Text pulled from page pictures:
● ● ● ●

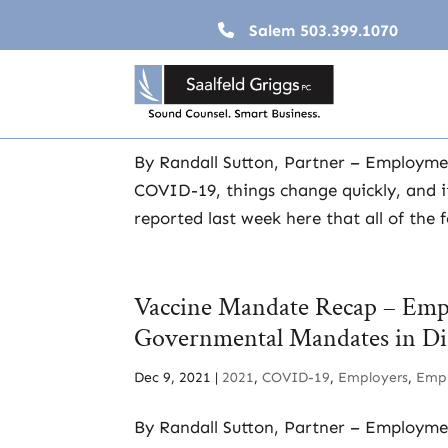
Salem
503.399.1070
Expect the Unexpected – The 
Dec 20, 2021
|
2021
,
COVID-19
,
Employers
,
Em
By Randall Sutton, Partner – Employm
COVID-19, things change quickly, and it
reported last week here that all of the 
Vaccine Mandate Recap – Empl
Governmental Mandates in Di
Dec 9, 2021
|
2021
,
COVID-19
,
Employers
,
Emp
By Randall Sutton, Partner – Employme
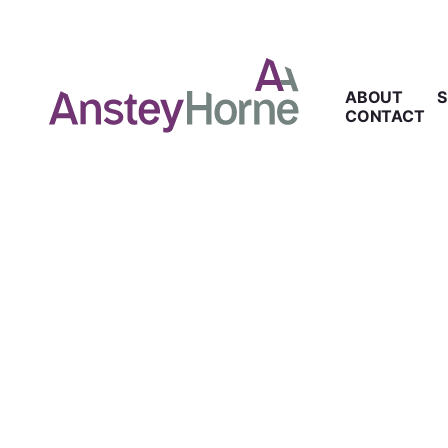
ABOUT
S
CONTACT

● ● ● ●

Problem description - Copy out every line above word for word, leaving out the pictures.

Finished task -
Salem
503.399.1070
Expect the Unexpected – The 
Dec 20, 2021
|
2021
,
COVID-19
,
Employers
,
Em
By Randall Sutton, Partner – Employm
COVID-19, things change quickly, and it
reported last week here that all of the 
Vaccine Mandate Recap – Empl
Governmental Mandates in Di
Dec 9, 2021
|
2021
,
COVID-19
,
Employers
,
Emp
By Randall Sutton, Partner – Employme
ABOUT
S
CONTACT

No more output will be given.